Its tempting to suggest that the media is to blame. If we did not keeping asking European politicians if Ireland is going to get debt relief they would not say no and the Government would not have to come out and deny it.

But that is simplistic. The media may keep the story bubbling along but ultimately only the Government can kill it by publicly abandoning its ambition to try and hold Europe to a promise extracted two years ago .

However, the Government will not let it go, even though it is obviously irritating the other member states and inviting them to link the issue to the arguably far more important issue of corporate taxation.

The Government has at least two reason for doing this. One is self-serving but the other is valid.

The self-serving reason is that it simply could not give the Opposition such a gift. So much political capital has been invested in the commitment to retrospective recapitalisation “won” by the Taoiseach two years ago that admitting defeat is a non-starter.

Compromises

The more valid reason is that Europe works on compromises and more often than not these compromises are only made in the face of disaster. Certainly that has been the history of the response to the euro crisis.

Arguably the only thing that can be said about the future of the European project is that it will involve more crises and more late-night compromises.

When the next crisis will blow up is anybody’s guess.
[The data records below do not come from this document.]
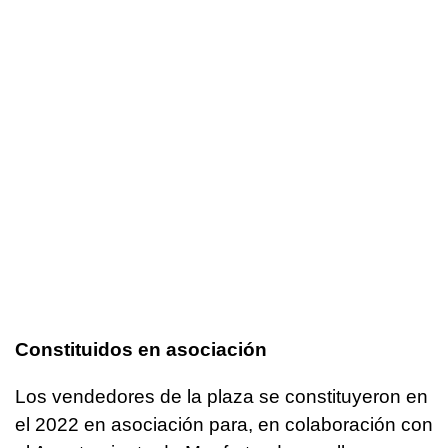
Constituidos en asociación
Los vendedores de la plaza se constituyeron en
el 2022 en asociación para, en colaboración con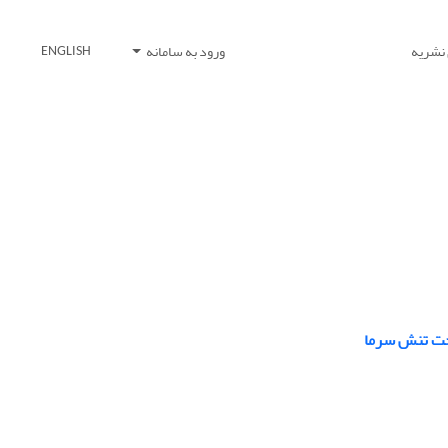
 نشریه
ورود به سامانه
ENGLISH
تحت تنش سرما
But the result of the European bank stress tests in the autumn is as good a possibility as any other.

It is the unpredictably of the next crisis that is behind Noonan’s coy reluctance to commit to a date to start the formal application process for ESM money.

The true value of the commitment two years ago to retrospective recapitalisation will only be realised in another late-night crisis meeting, and until that time the best option is to keep it firmly on the table, tedious as it may be to do so for all concerned.